Exercise requirements: Return the data below exactly, stopping after the line with "ilisée pour la".

[Collected data]
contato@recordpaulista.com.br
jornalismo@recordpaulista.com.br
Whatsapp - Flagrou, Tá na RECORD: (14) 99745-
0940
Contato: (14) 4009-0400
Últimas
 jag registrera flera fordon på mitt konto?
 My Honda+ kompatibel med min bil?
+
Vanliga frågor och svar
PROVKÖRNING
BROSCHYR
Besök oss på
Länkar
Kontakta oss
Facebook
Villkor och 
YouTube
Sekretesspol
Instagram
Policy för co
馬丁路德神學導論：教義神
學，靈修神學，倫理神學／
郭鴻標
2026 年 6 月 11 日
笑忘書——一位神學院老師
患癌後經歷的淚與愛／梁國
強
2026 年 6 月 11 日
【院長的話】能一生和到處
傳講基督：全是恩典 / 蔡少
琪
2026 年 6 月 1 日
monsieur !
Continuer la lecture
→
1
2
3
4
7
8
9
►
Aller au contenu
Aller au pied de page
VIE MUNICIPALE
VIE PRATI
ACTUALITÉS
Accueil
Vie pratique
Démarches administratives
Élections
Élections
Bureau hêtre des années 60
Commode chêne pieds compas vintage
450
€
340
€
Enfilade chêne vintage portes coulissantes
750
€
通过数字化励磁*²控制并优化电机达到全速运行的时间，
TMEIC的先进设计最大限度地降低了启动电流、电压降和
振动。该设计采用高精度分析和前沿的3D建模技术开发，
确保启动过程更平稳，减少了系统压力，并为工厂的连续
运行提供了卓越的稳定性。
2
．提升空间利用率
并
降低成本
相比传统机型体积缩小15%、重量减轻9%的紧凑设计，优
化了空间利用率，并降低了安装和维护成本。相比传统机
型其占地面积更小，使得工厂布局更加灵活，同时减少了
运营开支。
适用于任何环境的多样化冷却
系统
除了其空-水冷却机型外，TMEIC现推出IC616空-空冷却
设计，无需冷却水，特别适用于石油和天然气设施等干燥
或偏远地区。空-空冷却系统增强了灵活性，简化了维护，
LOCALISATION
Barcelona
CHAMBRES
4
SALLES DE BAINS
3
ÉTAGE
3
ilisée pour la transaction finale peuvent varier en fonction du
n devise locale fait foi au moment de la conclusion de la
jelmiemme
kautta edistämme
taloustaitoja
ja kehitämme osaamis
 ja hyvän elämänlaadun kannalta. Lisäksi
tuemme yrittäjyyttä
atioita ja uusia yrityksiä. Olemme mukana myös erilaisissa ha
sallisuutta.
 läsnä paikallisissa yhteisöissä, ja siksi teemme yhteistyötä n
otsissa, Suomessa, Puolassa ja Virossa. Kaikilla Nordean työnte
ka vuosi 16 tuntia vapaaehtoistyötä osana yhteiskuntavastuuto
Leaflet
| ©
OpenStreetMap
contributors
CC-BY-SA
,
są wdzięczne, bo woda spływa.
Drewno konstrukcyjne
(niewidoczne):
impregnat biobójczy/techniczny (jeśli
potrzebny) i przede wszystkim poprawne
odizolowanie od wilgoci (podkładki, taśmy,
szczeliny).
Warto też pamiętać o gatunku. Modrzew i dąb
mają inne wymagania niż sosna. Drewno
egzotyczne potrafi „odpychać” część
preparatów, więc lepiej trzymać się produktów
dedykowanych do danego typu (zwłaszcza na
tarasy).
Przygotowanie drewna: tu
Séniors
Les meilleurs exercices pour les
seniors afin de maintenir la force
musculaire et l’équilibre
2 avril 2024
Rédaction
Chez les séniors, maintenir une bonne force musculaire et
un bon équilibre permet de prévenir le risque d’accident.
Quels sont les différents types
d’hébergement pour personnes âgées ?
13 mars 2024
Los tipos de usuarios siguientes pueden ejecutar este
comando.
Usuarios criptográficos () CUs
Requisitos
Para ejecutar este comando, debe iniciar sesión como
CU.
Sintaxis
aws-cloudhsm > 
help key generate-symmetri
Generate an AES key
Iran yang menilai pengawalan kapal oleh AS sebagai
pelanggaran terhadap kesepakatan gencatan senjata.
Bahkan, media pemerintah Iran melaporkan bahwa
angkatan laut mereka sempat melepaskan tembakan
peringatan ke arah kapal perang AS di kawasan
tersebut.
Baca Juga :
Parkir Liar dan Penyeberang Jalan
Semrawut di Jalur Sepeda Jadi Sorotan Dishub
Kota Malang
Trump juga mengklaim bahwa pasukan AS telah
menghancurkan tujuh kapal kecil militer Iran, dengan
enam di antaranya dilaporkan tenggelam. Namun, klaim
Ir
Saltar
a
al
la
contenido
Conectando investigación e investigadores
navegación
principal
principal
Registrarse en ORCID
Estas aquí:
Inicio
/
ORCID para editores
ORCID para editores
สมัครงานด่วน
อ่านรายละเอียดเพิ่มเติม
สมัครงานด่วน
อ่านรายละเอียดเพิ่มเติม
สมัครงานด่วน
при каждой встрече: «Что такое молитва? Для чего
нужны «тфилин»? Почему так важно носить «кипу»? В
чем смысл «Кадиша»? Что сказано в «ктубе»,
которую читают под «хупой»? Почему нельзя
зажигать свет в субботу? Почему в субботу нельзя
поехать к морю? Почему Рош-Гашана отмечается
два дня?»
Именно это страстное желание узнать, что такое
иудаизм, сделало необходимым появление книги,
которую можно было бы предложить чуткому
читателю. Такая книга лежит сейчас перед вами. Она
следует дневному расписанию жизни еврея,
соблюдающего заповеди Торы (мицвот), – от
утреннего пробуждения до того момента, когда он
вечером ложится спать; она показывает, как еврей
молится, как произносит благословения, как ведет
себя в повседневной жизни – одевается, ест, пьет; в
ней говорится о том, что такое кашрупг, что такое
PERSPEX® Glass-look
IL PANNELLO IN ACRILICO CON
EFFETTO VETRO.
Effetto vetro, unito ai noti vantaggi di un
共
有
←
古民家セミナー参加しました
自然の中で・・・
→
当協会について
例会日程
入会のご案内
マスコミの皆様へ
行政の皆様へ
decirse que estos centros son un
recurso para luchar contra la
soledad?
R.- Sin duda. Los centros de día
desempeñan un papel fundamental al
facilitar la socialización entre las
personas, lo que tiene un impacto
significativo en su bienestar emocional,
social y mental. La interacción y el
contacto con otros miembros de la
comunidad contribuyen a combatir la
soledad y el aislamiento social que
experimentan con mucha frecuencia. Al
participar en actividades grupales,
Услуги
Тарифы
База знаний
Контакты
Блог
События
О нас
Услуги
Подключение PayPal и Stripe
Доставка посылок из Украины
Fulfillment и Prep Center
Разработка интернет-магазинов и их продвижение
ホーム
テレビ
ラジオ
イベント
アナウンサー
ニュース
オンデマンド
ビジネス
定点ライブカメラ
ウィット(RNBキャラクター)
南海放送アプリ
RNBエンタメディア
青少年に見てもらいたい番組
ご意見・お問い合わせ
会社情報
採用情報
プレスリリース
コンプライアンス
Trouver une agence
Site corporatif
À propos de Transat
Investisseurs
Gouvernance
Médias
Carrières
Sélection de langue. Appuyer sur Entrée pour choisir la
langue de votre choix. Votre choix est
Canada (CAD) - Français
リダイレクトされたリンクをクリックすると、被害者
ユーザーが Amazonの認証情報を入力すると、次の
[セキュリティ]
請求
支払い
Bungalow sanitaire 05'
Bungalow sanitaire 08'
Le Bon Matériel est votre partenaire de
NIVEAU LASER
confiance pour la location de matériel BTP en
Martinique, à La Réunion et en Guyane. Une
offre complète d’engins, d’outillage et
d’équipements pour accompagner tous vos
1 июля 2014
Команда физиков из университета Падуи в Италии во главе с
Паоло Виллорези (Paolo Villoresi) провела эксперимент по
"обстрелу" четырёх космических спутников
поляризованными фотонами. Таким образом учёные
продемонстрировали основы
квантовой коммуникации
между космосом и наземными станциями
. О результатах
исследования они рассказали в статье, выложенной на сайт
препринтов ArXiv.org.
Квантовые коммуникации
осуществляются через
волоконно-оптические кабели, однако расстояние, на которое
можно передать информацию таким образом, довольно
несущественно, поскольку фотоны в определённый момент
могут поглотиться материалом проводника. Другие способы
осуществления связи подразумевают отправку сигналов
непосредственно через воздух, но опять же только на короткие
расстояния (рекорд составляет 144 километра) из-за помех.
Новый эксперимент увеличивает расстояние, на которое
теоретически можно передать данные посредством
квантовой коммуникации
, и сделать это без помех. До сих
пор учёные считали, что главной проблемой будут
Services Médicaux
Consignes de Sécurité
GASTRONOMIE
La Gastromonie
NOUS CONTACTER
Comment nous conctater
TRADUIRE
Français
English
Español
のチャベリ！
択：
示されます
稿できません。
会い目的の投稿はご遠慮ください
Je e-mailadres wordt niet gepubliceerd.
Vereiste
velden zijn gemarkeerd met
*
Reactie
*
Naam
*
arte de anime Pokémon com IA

Response area:
contato@recordpaulista.com.br
jornalismo@recordpaulista.com.br
Whatsapp - Flagrou, Tá na RECORD: (14) 99745-
0940
Contato: (14) 4009-0400
Últimas
 jag registrera flera fordon på mitt konto?
 My Honda+ kompatibel med min bil?
+
Vanliga frågor och svar
PROVKÖRNING
BROSCHYR
Besök oss på
Länkar
Kontakta oss
Facebook
Villkor och 
YouTube
Sekretesspol
Instagram
Policy för co
馬丁路德神學導論：教義神
學，靈修神學，倫理神學／
郭鴻標
2026 年 6 月 11 日
笑忘書——一位神學院老師
患癌後經歷的淚與愛／梁國
強
2026 年 6 月 11 日
【院長的話】能一生和到處
傳講基督：全是恩典 / 蔡少
琪
2026 年 6 月 1 日
monsieur !
Continuer la lecture
→
1
2
3
4
7
8
9
►
Aller au contenu
Aller au pied de page
VIE MUNICIPALE
VIE PRATI
ACTUALITÉS
Accueil
Vie pratique
Démarches administratives
Élections
Élections
Bureau hêtre des années 60
Commode chêne pieds compas vintage
450
€
340
€
Enfilade chêne vintage portes coulissantes
750
€
通过数字化励磁*²控制并优化电机达到全速运行的时间，
TMEIC的先进设计最大限度地降低了启动电流、电压降和
振动。该设计采用高精度分析和前沿的3D建模技术开发，
确保启动过程更平稳，减少了系统压力，并为工厂的连续
运行提供了卓越的稳定性。
2
．提升空间利用率
并
降低成本
相比传统机型体积缩小15%、重量减轻9%的紧凑设计，优
化了空间利用率，并降低了安装和维护成本。相比传统机
型其占地面积更小，使得工厂布局更加灵活，同时减少了
运营开支。
适用于任何环境的多样化冷却
系统
除了其空-水冷却机型外，TMEIC现推出IC616空-空冷却
设计，无需冷却水，特别适用于石油和天然气设施等干燥
或偏远地区。空-空冷却系统增强了灵活性，简化了维护，
LOCALISATION
Barcelona
CHAMBRES
4
SALLES DE BAINS
3
ÉTAGE
3
ilisée pour la transaction finale peuvent varier en fonction du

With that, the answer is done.